Excerpt:
# # # #
Reply to  Stephen Wilde
June 14, 2015 10:15 pm

High solar magnetic field strength reduces the incoming cosmic ray flux – and reduces the clouds and decreases albedo .Fits well with Svensmarks ideas. Yes?

Reply to  Dr Norman Page
June 14, 2015 10:23 pm

Yes it fits Svensmark but I am doubtful about cosmic rays affecting the latitudinal positions of the jets and climate zones.
For that reason I prefer my hypothesis that the sun changes the gradient of tropopause height between equator and poles by acting on ozone differently between levels and latitudes.
http://joannenova.com.au/2015/01/is-the-sun-driving-ozone-and-changing-the-climate/

Reply to  Dr Norman Page
June 15, 2015 7:57 am

As you probably know I base my forecasts in the main on the natural cycles so obvious in the temperature record. For making reasonable forecasts all we really have to decide is where we are with regard to the quasi- millennial cycle. The key illustration is Fig 5 ( taken from Humlum)
http://4.bp.blogspot.com/-JRFF7ZFvgKw/U81X0SC899I/AAAAAAAAAS8/PIcfIxO3QUQ/s1600/GISP2%2520TemperatureSince10700%2520BP%2520with%2520CO2%2520from%2520EPICA%2520DomeC.GIF
This Fig combined with Fig 9
http://2.bp.blogspot.com/-4nY2wr6L-WY/U81v9OzFkfI/AAAAAAAAATM/NA6lV86_Mx4/s1600/fig5.jpg
shows that we are just approaching, right at or just past a millennial peak.
Figs 14 and 13 at
http://climatesense-norpag.blogspot.com/2014/07/climate-forecasting-methods-and-cooling.html
indicates that the driver peak was at about 1991 – a 12 year lag brings the temperature peak to 2003 as illustrated in an earlier comment.
Your mechanism re ozone and EUV may well operate in conjunction with the cosmic ray effect Here’s what I say re processes in the blog.
“NOTE!! The connection between solar “activity” and climate is poorly understood and highly controversial. Solar “activity” encompasses changes in solar magnetic field strength, IMF, CRF, TSI, EUV, solar wind density and velocity, CMEs, proton events etc. The idea of using the neutron count and the 10Be record as the most useful proxy for changing solar activity and temperature forecasting is agnostic as to the physical mechanisms involved.
Having said that, however, it is reasonable to suggest that the three main solar activity related climate drivers are:
a) the changing GCR flux – via the changes in cloud cover and natural aerosols (optical depth)
b) the changing EUV radiation – top down effects via the Ozone layer
c) the changing TSI – especially on millennial and centennial scales.
The effect on climate of the combination of these solar drivers will vary non-linearly depending on the particular phases of the eccentricity, obliquity and precession orbital cycles at any particular time.
Of particular interest is whether the perihelion of the precession falls in the northern or southern summer at times of higher or lower obliquity.”

Reply to  Dr Norman Page
June 15, 2015 8:29 am

To clarify the top Fig is Fig 5 at the linked blog and the second Fig is Fig 9 in the blog.

Editor
June 14, 2015 10:14 pm

Charles, first, my thanks to you for this piece. I am impressed by your effort. However, when I looked at your Figure 1, I saw that the “data” for precipitable water went back to 1949 and I thought “Say what? Since when do we have global data on precipitable water back to 1949?”
# # # #
Information supplied:

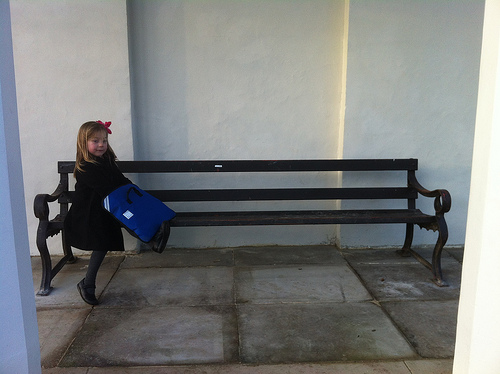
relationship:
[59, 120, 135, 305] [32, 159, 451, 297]
girl sitting on bench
# # # #
Jobs:
a. In the solar climate discussion, what lag brings the temperature peak to 2003?
b. Reproduce a passage of the solar climate discussion, beginning at the words "For that reason" and stopping after the words "taken from Humlum)".

Results of the tasks:
a. A 12 year lag from the driver peak at about 1991.

b.
For that reason I prefer my hypothesis that the sun changes the gradient of tropopause height between equator and poles by acting on ozone differently between levels and latitudes.
http://joannenova.com.au/2015/01/is-the-sun-driving-ozone-and-changing-the-climate/

Reply to  Dr Norman Page
June 15, 2015 7:57 am

As you probably know I base my forecasts in the main on the natural cycles so obvious in the temperature record. For making reasonable forecasts all we really have to decide is where we are with regard to the quasi- millennial cycle. The key illustration is Fig 5 ( taken from Humlum)